Abstract-Maximum likelihood (ML) detector is the optimal detector for the multiple-input multiple-output (MIMO) communication systems. Sphere decoding algorithm can achieve near optimal ML performance with reduced complexity. In this paper a new VLSI architecture for implementation of sphere decoding algorithm is proposed. The proposed architecture is fully parallel and designed based on the stack operation. The proposed architecture is implemented in 0.18 µm technology for a 4x4 QPSK MIMO system and was able to achieve a decoding throughput of 60 Mbps.
I. INTRODUCTION
Next generation wireless local area networks (WLANs) such as IEEE 802.11.n standard rely on multiple antennas at both transmitter and receiver to increase the link throughput without an increase of the used frequency spectrum. These improvements come at a significant increase in signal processing and hardware complexity compared to existing single antenna systems.

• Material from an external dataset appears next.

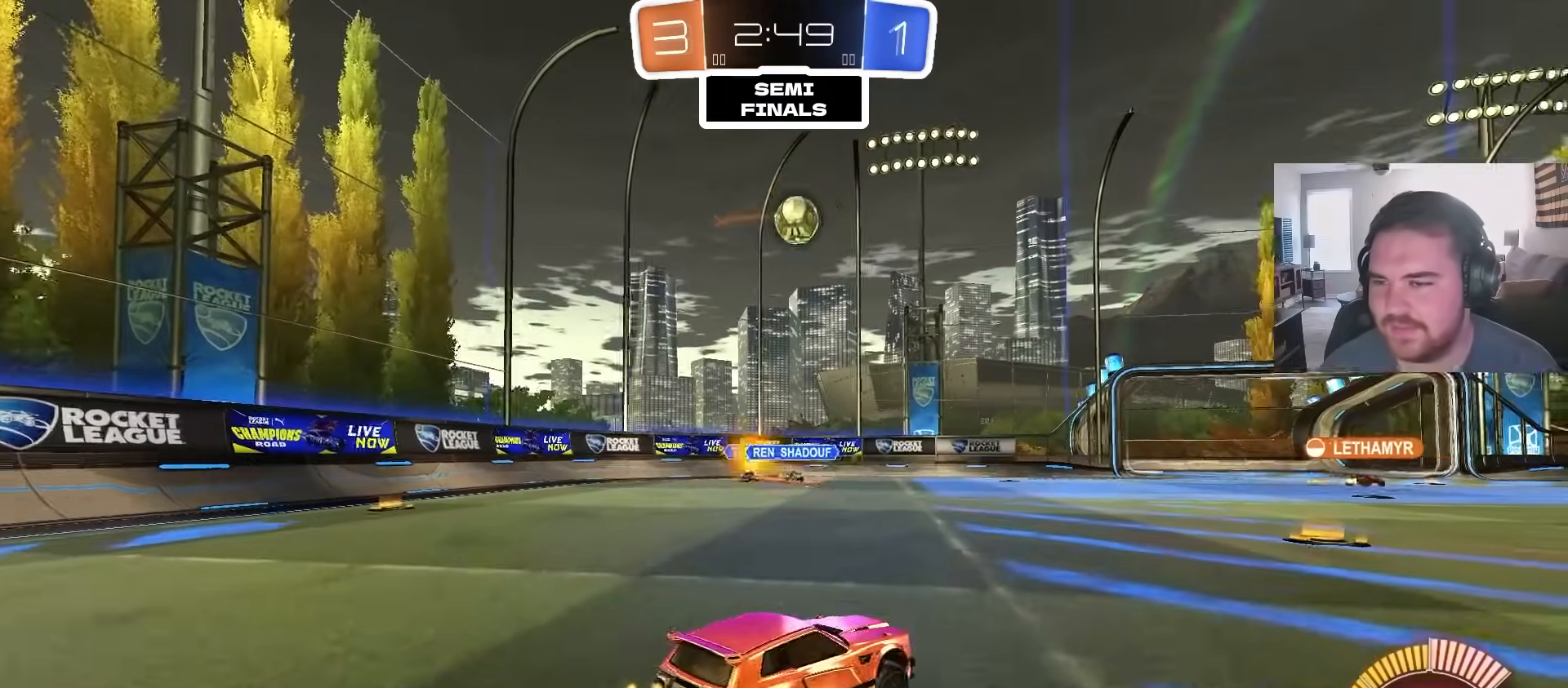
{"buttons": ["CIRCLE", "R1"], "left_stick": "center", "right_stick": "center", "events": [[17, "CIRCLE", "down"], [33, "left_stick", "left"], [100, "left_stick", "center"], [133, "CIRCLE", "up"], [333, "CROSS", "down"], [367, "R2", "up"], [400, "R1", "down"], [400, "left_stick", "right"], [417, "CIRCLE", "down"], [450, "CROSS", "up"], [483, "left_stick", "center"]]}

Maximum likelihood detector (ML) is the optimum receiver for multiple-input multiple-output (MIMO) channels. Lattice decoding algorithms, such as sphere decoders, can achieve near optimal ML performance with reduced complexity but their efficient implementation in hardware is a challenging task.
In this paper, we present a low complexity high throughput VLSI architecture for the implementation of sphere decoding algorithm. The proposed architecture has the following characteristics:
• It has a highly parallel structure and is designed based on the concept of stack algorithm.
• All computations are complex value based which makes the depth-first tree search more efficient than real value based search.
• The proposed VLSI architecture is highly expandable and configurable which makes it a suitable choice for future WLAN technologies such as 802.11.n standard.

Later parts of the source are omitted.